* DIRECTIONS FOR THIS TASK: I need the records below restated word for word, without their pictures.

=== Section Start ===

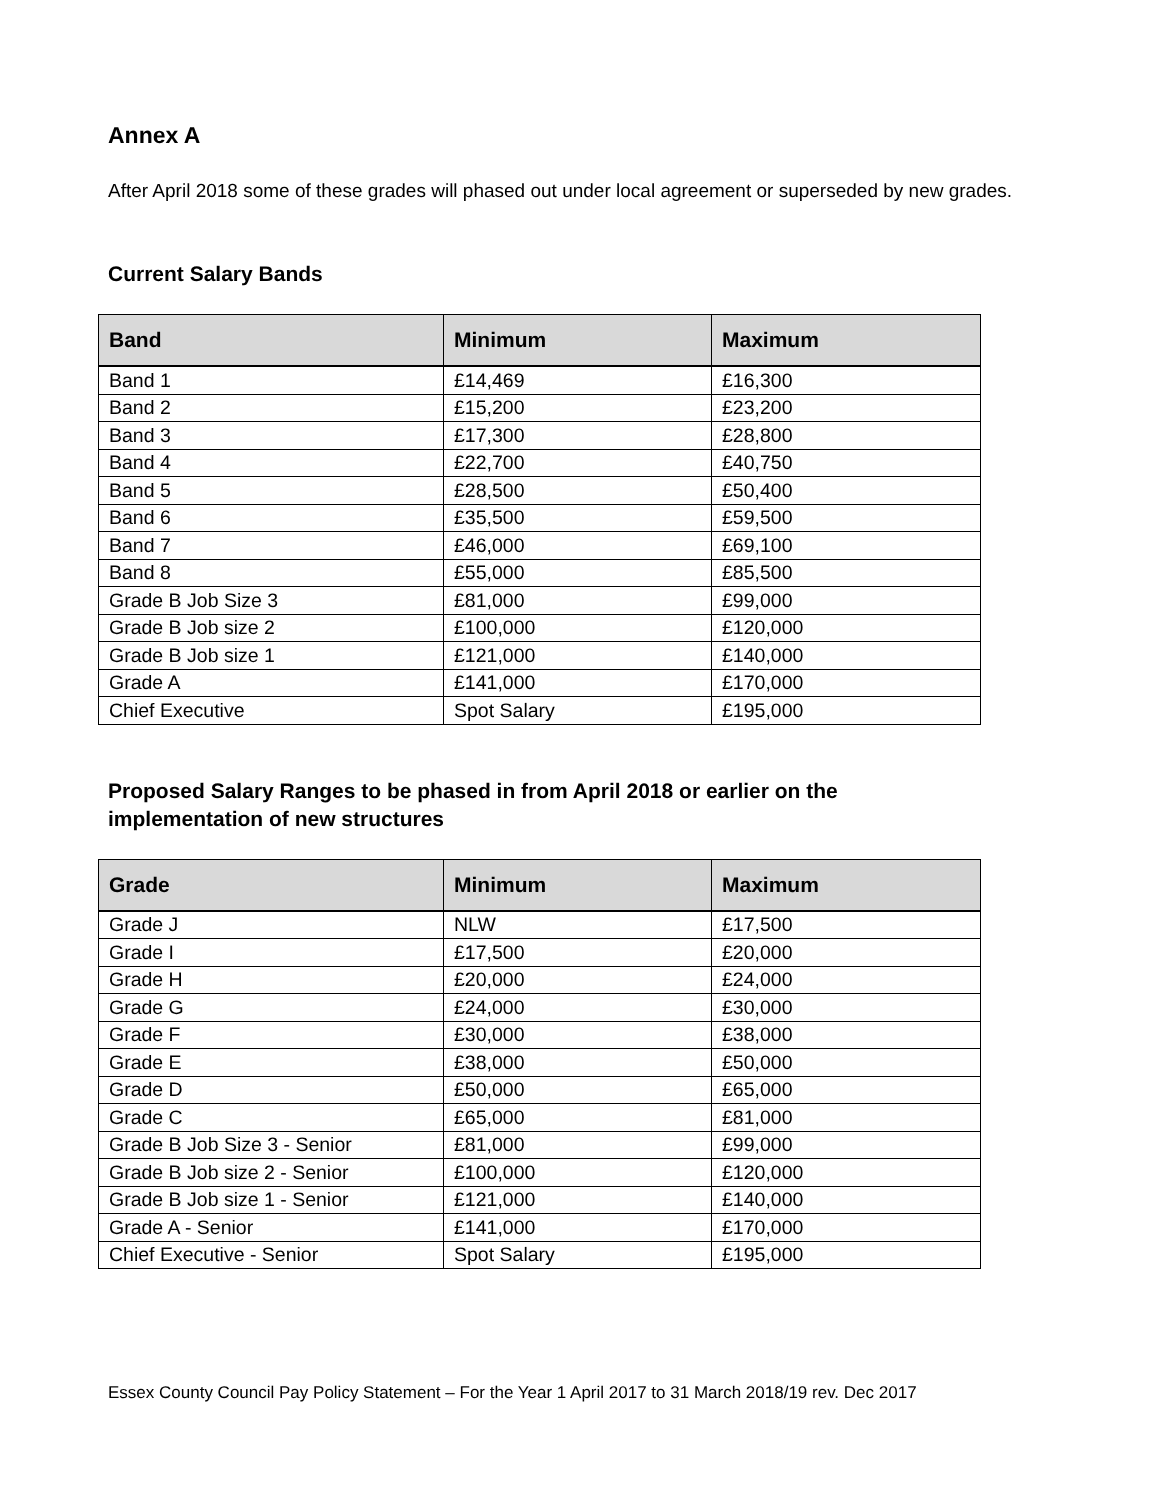Annex A
After April 2018 some of these grades will phased out under local agreement or superseded by new grades.
Current Salary Bands
| Band | Minimum | Maximum |
| --- | --- | --- |
| Band 1 | £14,469 | £16,300 |
| Band 2 | £15,200 | £23,200 |
| Band 3 | £17,300 | £28,800 |
| Band 4 | £22,700 | £40,750 |
| Band 5 | £28,500 | £50,400 |
| Band 6 | £35,500 | £59,500 |
| Band 7 | £46,000 | £69,100 |
| Band 8 | £55,000 | £85,500 |
| Grade B Job Size 3 | £81,000 | £99,000 |
| Grade B Job size 2 | £100,000 | £120,000 |
| Grade B Job size 1 | £121,000 | £140,000 |
| Grade A | £141,000 | £170,000 |
| Chief Executive | Spot Salary | £195,000 |
Proposed Salary Ranges to be phased in from April 2018 or earlier on the implementation of new structures
| Grade | Minimum | Maximum |
| --- | --- | --- |
| Grade J | NLW | £17,500 |
| Grade I | £17,500 | £20,000 |
| Grade H | £20,000 | £24,000 |
| Grade G | £24,000 | £30,000 |
| Grade F | £30,000 | £38,000 |
| Grade E | £38,000 | £50,000 |
| Grade D | £50,000 | £65,000 |
| Grade C | £65,000 | £81,000 |
| Grade B Job Size 3 - Senior | £81,000 | £99,000 |
| Grade B Job size 2 - Senior | £100,000 | £120,000 |
| Grade B Job size 1 - Senior | £121,000 | £140,000 |
| Grade A - Senior | £141,000 | £170,000 |
| Chief Executive - Senior | Spot Salary | £195,000 |
Essex County Council Pay Policy Statement – For the Year 1 April 2017 to 31 March 2018/19 rev. Dec 2017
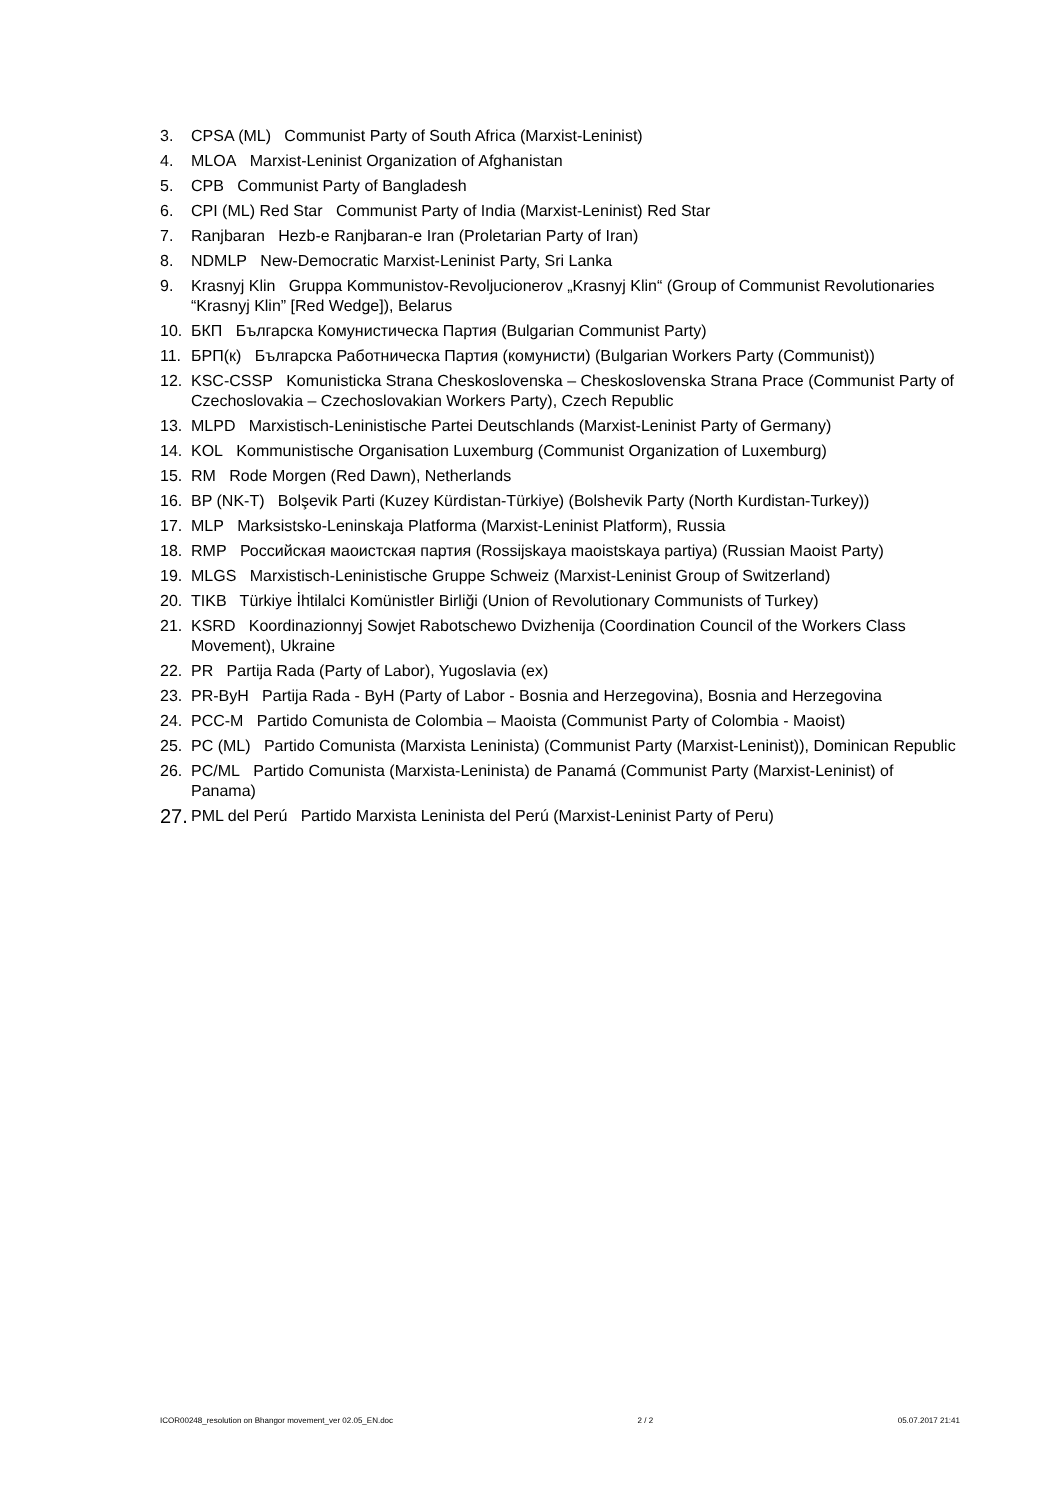3. CPSA (ML) Communist Party of South Africa (Marxist-Leninist)
4. MLOA Marxist-Leninist Organization of Afghanistan
5. CPB Communist Party of Bangladesh
6. CPI (ML) Red Star Communist Party of India (Marxist-Leninist) Red Star
7. Ranjbaran Hezb-e Ranjbaran-e Iran (Proletarian Party of Iran)
8. NDMLP New-Democratic Marxist-Leninist Party, Sri Lanka
9. Krasnyj Klin Gruppa Kommunistov-Revoljucionerov „Krasnyj Klin“ (Group of Communist Revolutionaries “Krasnyj Klin” [Red Wedge]), Belarus
10. БКП Българска Комунистическа Партия (Bulgarian Communist Party)
11. БРП(к) Българска Работническа Партия (комунисти) (Bulgarian Workers Party (Communist))
12. KSC-CSSP Komunisticka Strana Cheskoslovenska – Cheskoslovenska Strana Prace (Communist Party of Czechoslovakia – Czechoslovakian Workers Party), Czech Republic
13. MLPD Marxistisch-Leninistische Partei Deutschlands (Marxist-Leninist Party of Germany)
14. KOL Kommunistische Organisation Luxemburg (Communist Organization of Luxemburg)
15. RM Rode Morgen (Red Dawn), Netherlands
16. BP (NK-T) Bolşevik Parti (Kuzey Kürdistan-Türkiye) (Bolshevik Party (North Kurdistan-Turkey))
17. MLP Marksistsko-Leninskaja Platforma (Marxist-Leninist Platform), Russia
18. RMP Российская маоистская партия (Rossijskaya maoistskaya partiya) (Russian Maoist Party)
19. MLGS Marxistisch-Leninistische Gruppe Schweiz (Marxist-Leninist Group of Switzerland)
20. TIKB Türkiye İhtilalci Komünistler Birliği (Union of Revolutionary Communists of Turkey)
21. KSRD Koordinazionnyj Sowjet Rabotschewo Dvizhenija (Coordination Council of the Workers Class Movement), Ukraine
22. PR Partija Rada (Party of Labor), Yugoslavia (ex)
23. PR-ByH Partija Rada - ByH (Party of Labor - Bosnia and Herzegovina), Bosnia and Herzegovina
24. PCC-M Partido Comunista de Colombia – Maoista (Communist Party of Colombia - Maoist)
25. PC (ML) Partido Comunista (Marxista Leninista) (Communist Party (Marxist-Leninist)), Dominican Republic
26. PC/ML Partido Comunista (Marxista-Leninista) de Panamá (Communist Party (Marxist-Leninist) of Panama)
27. PML del Perú Partido Marxista Leninista del Perú (Marxist-Leninist Party of Peru)
ICOR00248_resolution on Bhangor movement_ver 02.05_EN.doc 2 / 2 05.07.2017 21:41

=== Section End ===

* RESPONSE BELOW:
Annex A
After April 2018 some of these grades will phased out under local agreement or superseded by new grades.
Current Salary Bands
| Band | Minimum | Maximum |
| --- | --- | --- |
| Band 1 | £14,469 | £16,300 |
| Band 2 | £15,200 | £23,200 |
| Band 3 | £17,300 | £28,800 |
| Band 4 | £22,700 | £40,750 |
| Band 5 | £28,500 | £50,400 |
| Band 6 | £35,500 | £59,500 |
| Band 7 | £46,000 | £69,100 |
| Band 8 | £55,000 | £85,500 |
| Grade B Job Size 3 | £81,000 | £99,000 |
| Grade B Job size 2 | £100,000 | £120,000 |
| Grade B Job size 1 | £121,000 | £140,000 |
| Grade A | £141,000 | £170,000 |
| Chief Executive | Spot Salary | £195,000 |
Proposed Salary Ranges to be phased in from April 2018 or earlier on the implementation of new structures
| Grade | Minimum | Maximum |
| --- | --- | --- |
| Grade J | NLW | £17,500 |
| Grade I | £17,500 | £20,000 |
| Grade H | £20,000 | £24,000 |
| Grade G | £24,000 | £30,000 |
| Grade F | £30,000 | £38,000 |
| Grade E | £38,000 | £50,000 |
| Grade D | £50,000 | £65,000 |
| Grade C | £65,000 | £81,000 |
| Grade B Job Size 3 - Senior | £81,000 | £99,000 |
| Grade B Job size 2 - Senior | £100,000 | £120,000 |
| Grade B Job size 1 - Senior | £121,000 | £140,000 |
| Grade A - Senior | £141,000 | £170,000 |
| Chief Executive - Senior | Spot Salary | £195,000 |
Essex County Council Pay Policy Statement – For the Year 1 April 2017 to 31 March 2018/19 rev. Dec 2017
3. CPSA (ML) Communist Party of South Africa (Marxist-Leninist)
4. MLOA Marxist-Leninist Organization of Afghanistan
5. CPB Communist Party of Bangladesh
6. CPI (ML) Red Star Communist Party of India (Marxist-Leninist) Red Star
7. Ranjbaran Hezb-e Ranjbaran-e Iran (Proletarian Party of Iran)
8. NDMLP New-Democratic Marxist-Leninist Party, Sri Lanka
9. Krasnyj Klin Gruppa Kommunistov-Revoljucionerov „Krasnyj Klin“ (Group of Communist Revolutionaries “Krasnyj Klin” [Red Wedge]), Belarus
10. БКП Българска Комунистическа Партия (Bulgarian Communist Party)
11. БРП(к) Българска Работническа Партия (комунисти) (Bulgarian Workers Party (Communist))
12. KSC-CSSP Komunisticka Strana Cheskoslovenska – Cheskoslovenska Strana Prace (Communist Party of Czechoslovakia – Czechoslovakian Workers Party), Czech Republic
13. MLPD Marxistisch-Leninistische Partei Deutschlands (Marxist-Leninist Party of Germany)
14. KOL Kommunistische Organisation Luxemburg (Communist Organization of Luxemburg)
15. RM Rode Morgen (Red Dawn), Netherlands
16. BP (NK-T) Bolşevik Parti (Kuzey Kürdistan-Türkiye) (Bolshevik Party (North Kurdistan-Turkey))
17. MLP Marksistsko-Leninskaja Platforma (Marxist-Leninist Platform), Russia
18. RMP Российская маоистская партия (Rossijskaya maoistskaya partiya) (Russian Maoist Party)
19. MLGS Marxistisch-Leninistische Gruppe Schweiz (Marxist-Leninist Group of Switzerland)
20. TIKB Türkiye İhtilalci Komünistler Birliği (Union of Revolutionary Communists of Turkey)
21. KSRD Koordinazionnyj Sowjet Rabotschewo Dvizhenija (Coordination Council of the Workers Class Movement), Ukraine
22. PR Partija Rada (Party of Labor), Yugoslavia (ex)
23. PR-ByH Partija Rada - ByH (Party of Labor - Bosnia and Herzegovina), Bosnia and Herzegovina
24. PCC-M Partido Comunista de Colombia – Maoista (Communist Party of Colombia - Maoist)
25. PC (ML) Partido Comunista (Marxista Leninista) (Communist Party (Marxist-Leninist)), Dominican Republic
26. PC/ML Partido Comunista (Marxista-Leninista) de Panamá (Communist Party (Marxist-Leninist) of Panama)
27. PML del Perú Partido Marxista Leninista del Perú (Marxist-Leninist Party of Peru)
ICOR00248_resolution on Bhangor movement_ver 02.05_EN.doc 2 / 2 05.07.2017 21:41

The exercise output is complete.